[ASSIGNED TASK] Print the text of each item below word for word, omitting the pictures.

===== EXCERPTED RECORDS =====

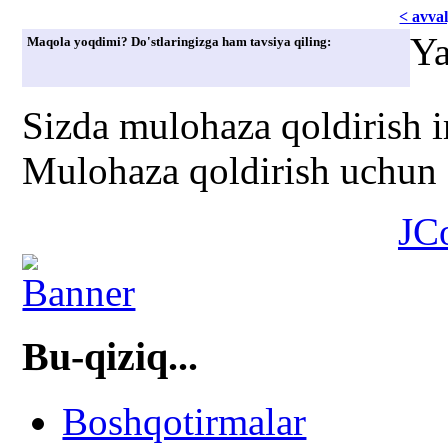
< avvаl
Ya
Maqola yoqdimi? Do'stlaringizga ham tavsiya qiling:
Sizda mulohaza qoldirish 
Mulohaza qoldirish uchun s
JC
Bu-qiziq...
Boshqotirmalar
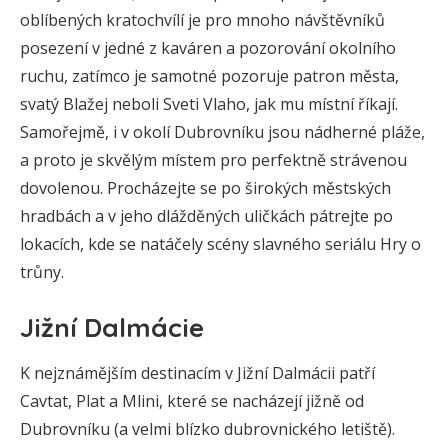
oblíbených kratochvílí je pro mnoho návštěvníků
posezení v jedné z kaváren a pozorování okolního
ruchu, zatímco je samotné pozoruje patron města,
svatý Blažej neboli Sveti Vlaho, jak mu místní říkají.
Samořejmě, i v okolí Dubrovníku jsou nádherné pláže,
a proto je skvělým místem pro perfektně strávenou
dovolenou. Procházejte se po širokých městských
hradbách a v jeho dlážděných uličkách pátrejte po
lokacích, kde se natáčely scény slavného seriálu Hry o
trůny.
Jižní Dalmácie
K nejznámějším destinacím v Jižní Dalmácii patří
Cavtat, Plat a Mlini, které se nacházejí jižně od
Dubrovníku (a velmi blízko dubrovnického letiště).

=====

[SOLUTION BELOW]
< avvаl
Ya
Maqola yoqdimi? Do'stlaringizga ham tavsiya qiling:
Sizda mulohaza qoldirish 
Mulohaza qoldirish uchun s
JC
Bu-qiziq...
Boshqotirmalar
oblíbených kratochvílí je pro mnoho návštěvníků
posezení v jedné z kaváren a pozorování okolního
ruchu, zatímco je samotné pozoruje patron města,
svatý Blažej neboli Sveti Vlaho, jak mu místní říkají.
Samořejmě, i v okolí Dubrovníku jsou nádherné pláže,
a proto je skvělým místem pro perfektně strávenou
dovolenou. Procházejte se po širokých městských
hradbách a v jeho dlážděných uličkách pátrejte po
lokacích, kde se natáčely scény slavného seriálu Hry o
trůny.
Jižní Dalmácie
K nejznámějším destinacím v Jižní Dalmácii patří
Cavtat, Plat a Mlini, které se nacházejí jižně od
Dubrovníku (a velmi blízko dubrovnického letiště).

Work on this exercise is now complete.